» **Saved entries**
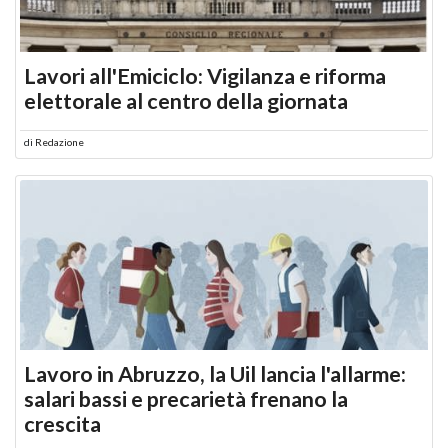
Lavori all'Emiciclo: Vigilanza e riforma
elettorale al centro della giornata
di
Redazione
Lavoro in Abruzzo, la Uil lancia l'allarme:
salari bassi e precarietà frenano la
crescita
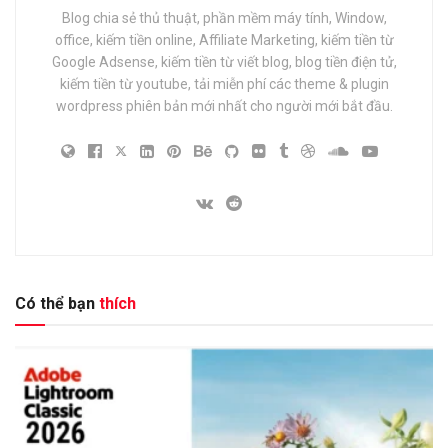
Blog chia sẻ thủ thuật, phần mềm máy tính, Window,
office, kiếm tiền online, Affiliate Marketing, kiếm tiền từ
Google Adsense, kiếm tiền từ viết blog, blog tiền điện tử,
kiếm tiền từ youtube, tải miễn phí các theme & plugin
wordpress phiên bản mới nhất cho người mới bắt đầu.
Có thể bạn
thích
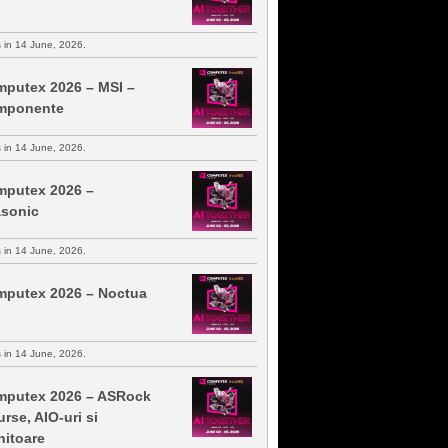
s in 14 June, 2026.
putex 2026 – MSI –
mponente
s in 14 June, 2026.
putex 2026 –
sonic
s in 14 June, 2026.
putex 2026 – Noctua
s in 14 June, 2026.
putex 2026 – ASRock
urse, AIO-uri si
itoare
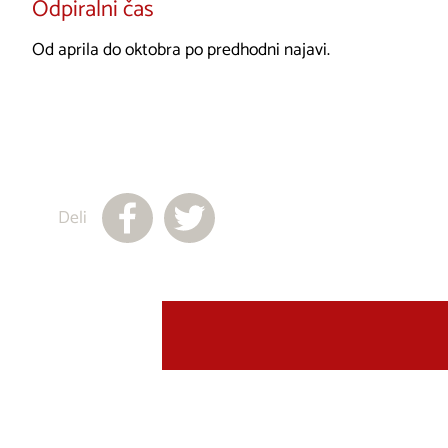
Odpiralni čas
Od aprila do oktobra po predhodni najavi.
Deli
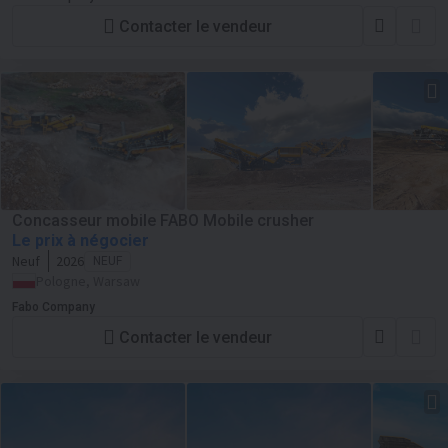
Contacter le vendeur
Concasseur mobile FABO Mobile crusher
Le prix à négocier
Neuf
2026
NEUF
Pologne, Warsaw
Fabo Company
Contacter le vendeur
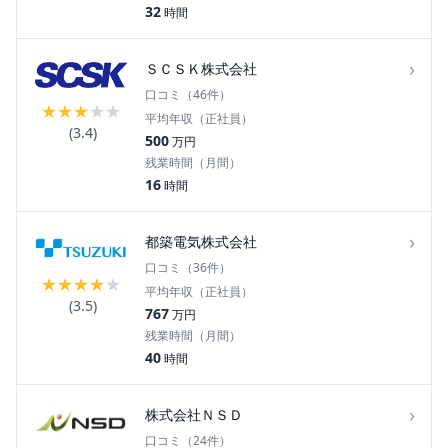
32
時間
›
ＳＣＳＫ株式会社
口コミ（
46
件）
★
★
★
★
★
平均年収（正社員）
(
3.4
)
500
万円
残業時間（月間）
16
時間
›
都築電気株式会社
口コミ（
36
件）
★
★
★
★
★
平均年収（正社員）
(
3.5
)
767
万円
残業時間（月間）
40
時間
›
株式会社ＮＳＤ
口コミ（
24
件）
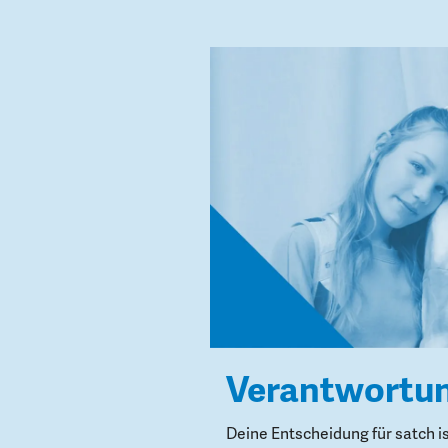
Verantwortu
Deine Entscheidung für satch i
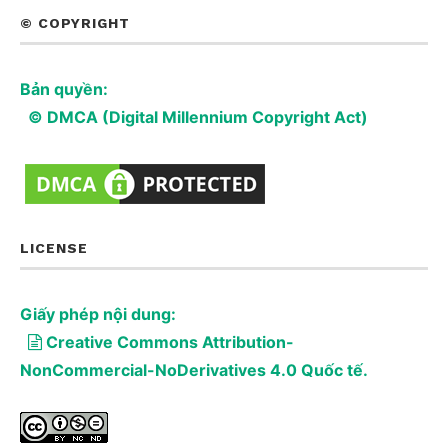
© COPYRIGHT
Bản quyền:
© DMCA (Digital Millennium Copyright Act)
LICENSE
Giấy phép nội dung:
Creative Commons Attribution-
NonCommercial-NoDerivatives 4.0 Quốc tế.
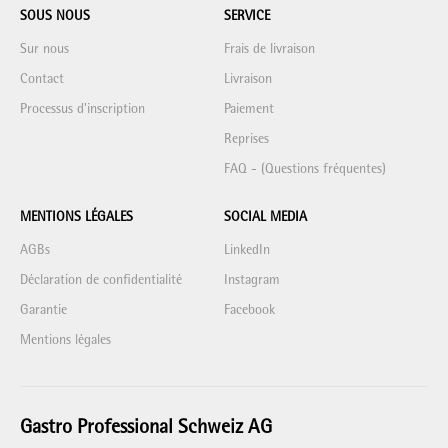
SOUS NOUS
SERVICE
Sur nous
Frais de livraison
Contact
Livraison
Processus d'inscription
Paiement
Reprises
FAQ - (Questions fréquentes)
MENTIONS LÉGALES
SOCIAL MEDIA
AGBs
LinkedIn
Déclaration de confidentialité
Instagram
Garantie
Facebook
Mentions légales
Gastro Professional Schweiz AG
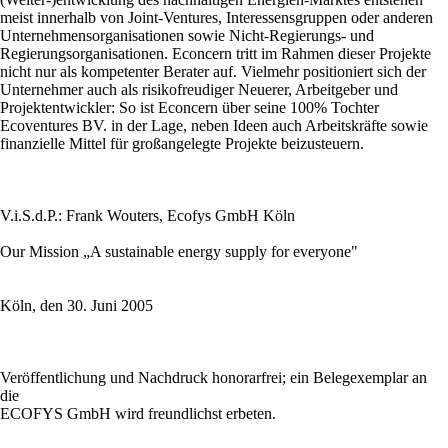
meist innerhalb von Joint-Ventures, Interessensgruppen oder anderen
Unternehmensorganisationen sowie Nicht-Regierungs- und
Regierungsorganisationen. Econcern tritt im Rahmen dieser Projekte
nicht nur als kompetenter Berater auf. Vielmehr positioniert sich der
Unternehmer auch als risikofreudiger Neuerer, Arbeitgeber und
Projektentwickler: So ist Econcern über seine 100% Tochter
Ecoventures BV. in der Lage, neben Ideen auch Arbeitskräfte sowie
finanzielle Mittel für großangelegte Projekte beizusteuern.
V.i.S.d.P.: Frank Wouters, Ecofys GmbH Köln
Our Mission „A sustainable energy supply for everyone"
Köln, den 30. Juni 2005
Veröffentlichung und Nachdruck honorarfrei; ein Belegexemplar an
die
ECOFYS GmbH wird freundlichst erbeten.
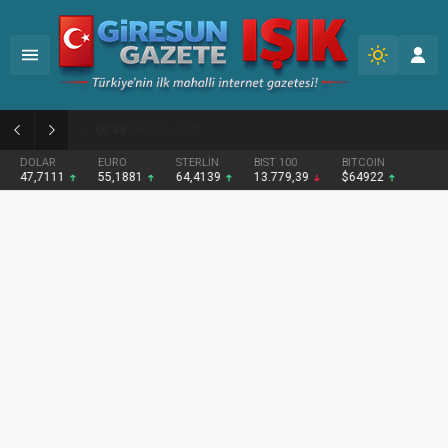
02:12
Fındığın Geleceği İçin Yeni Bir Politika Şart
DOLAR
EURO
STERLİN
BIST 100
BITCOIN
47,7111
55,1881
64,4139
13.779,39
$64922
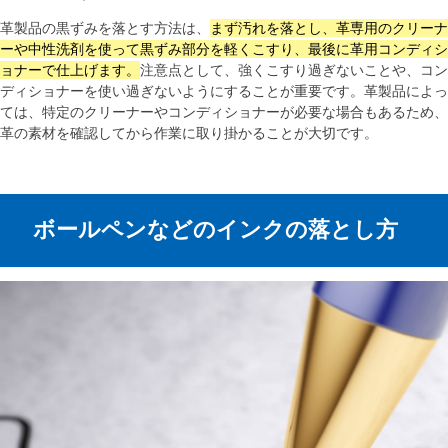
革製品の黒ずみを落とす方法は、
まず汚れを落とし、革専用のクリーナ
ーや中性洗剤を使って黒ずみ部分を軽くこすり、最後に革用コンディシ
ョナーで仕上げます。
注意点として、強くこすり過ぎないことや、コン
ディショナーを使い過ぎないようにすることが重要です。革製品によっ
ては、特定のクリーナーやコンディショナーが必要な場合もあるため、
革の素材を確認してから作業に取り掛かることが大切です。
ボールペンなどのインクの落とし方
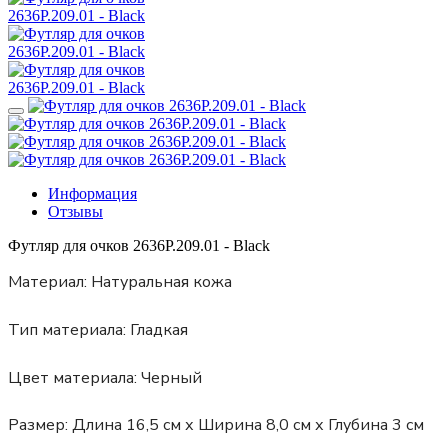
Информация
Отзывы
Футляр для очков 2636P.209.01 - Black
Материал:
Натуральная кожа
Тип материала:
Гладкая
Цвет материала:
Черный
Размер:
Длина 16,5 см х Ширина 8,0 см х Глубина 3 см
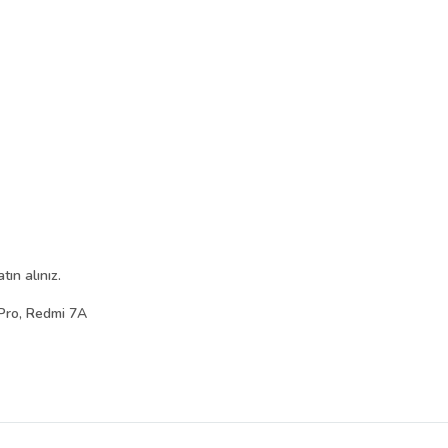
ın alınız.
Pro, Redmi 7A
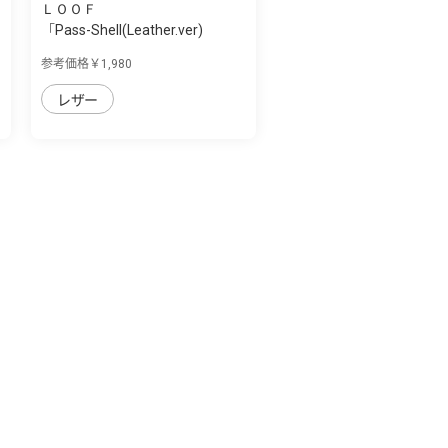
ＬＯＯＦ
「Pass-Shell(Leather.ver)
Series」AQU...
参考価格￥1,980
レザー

---

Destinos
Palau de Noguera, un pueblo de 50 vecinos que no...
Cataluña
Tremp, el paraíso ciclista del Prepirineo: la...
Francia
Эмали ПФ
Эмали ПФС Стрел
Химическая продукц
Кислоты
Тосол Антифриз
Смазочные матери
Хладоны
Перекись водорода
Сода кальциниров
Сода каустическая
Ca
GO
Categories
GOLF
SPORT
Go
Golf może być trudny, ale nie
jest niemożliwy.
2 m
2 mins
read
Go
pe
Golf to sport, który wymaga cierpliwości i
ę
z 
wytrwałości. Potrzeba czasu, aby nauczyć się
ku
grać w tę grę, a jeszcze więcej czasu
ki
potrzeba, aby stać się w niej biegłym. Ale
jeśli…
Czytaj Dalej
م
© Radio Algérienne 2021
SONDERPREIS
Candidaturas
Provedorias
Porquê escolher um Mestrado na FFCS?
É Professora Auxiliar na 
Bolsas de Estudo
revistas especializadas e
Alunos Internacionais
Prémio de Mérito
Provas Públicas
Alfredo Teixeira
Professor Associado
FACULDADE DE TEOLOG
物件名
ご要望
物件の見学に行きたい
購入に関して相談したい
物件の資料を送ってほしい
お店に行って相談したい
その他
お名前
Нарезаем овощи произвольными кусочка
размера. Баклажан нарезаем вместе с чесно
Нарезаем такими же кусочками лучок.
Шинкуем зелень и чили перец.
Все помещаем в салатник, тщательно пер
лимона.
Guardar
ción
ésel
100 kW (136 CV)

» **What this task involves**
Please report how many lines in the records contain the string "sowie", and write nothing besides that number.

» **Reply to the task**
2